_Exercise description_
Could you return the full listing, every line exactly as given?

_Dataset excerpts_
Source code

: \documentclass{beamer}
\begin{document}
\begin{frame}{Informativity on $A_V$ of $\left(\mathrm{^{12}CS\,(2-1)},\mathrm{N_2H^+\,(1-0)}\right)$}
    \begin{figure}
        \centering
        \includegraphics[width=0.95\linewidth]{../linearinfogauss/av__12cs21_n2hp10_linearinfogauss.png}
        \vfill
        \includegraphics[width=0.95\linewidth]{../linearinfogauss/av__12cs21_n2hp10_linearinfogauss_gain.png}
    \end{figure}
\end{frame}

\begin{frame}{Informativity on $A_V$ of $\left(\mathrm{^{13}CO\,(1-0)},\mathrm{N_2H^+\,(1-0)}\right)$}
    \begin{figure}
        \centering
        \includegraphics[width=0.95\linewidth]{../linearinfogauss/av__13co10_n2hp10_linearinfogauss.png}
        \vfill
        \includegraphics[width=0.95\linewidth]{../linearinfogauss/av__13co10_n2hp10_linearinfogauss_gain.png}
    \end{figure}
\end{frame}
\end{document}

_Output below_
Source code

: \documentclass{beamer}
\begin{document}
\begin{frame}{Informativity on $A_V$ of $\left(\mathrm{^{12}CS\,(2-1)},\mathrm{N_2H^+\,(1-0)}\right)$}
    \begin{figure}
        \centering
        \includegraphics[width=0.95\linewidth]{../linearinfogauss/av__12cs21_n2hp10_linearinfogauss.png}
        \vfill
        \includegraphics[width=0.95\linewidth]{../linearinfogauss/av__12cs21_n2hp10_linearinfogauss_gain.png}
    \end{figure}
\end{frame}

\begin{frame}{Informativity on $A_V$ of $\left(\mathrm{^{13}CO\,(1-0)},\mathrm{N_2H^+\,(1-0)}\right)$}
    \begin{figure}
        \centering
        \includegraphics[width=0.95\linewidth]{../linearinfogauss/av__13co10_n2hp10_linearinfogauss.png}
        \vfill
        \includegraphics[width=0.95\linewidth]{../linearinfogauss/av__13co10_n2hp10_linearinfogauss_gain.png}
    \end{figure}
\end{frame}
\end{document}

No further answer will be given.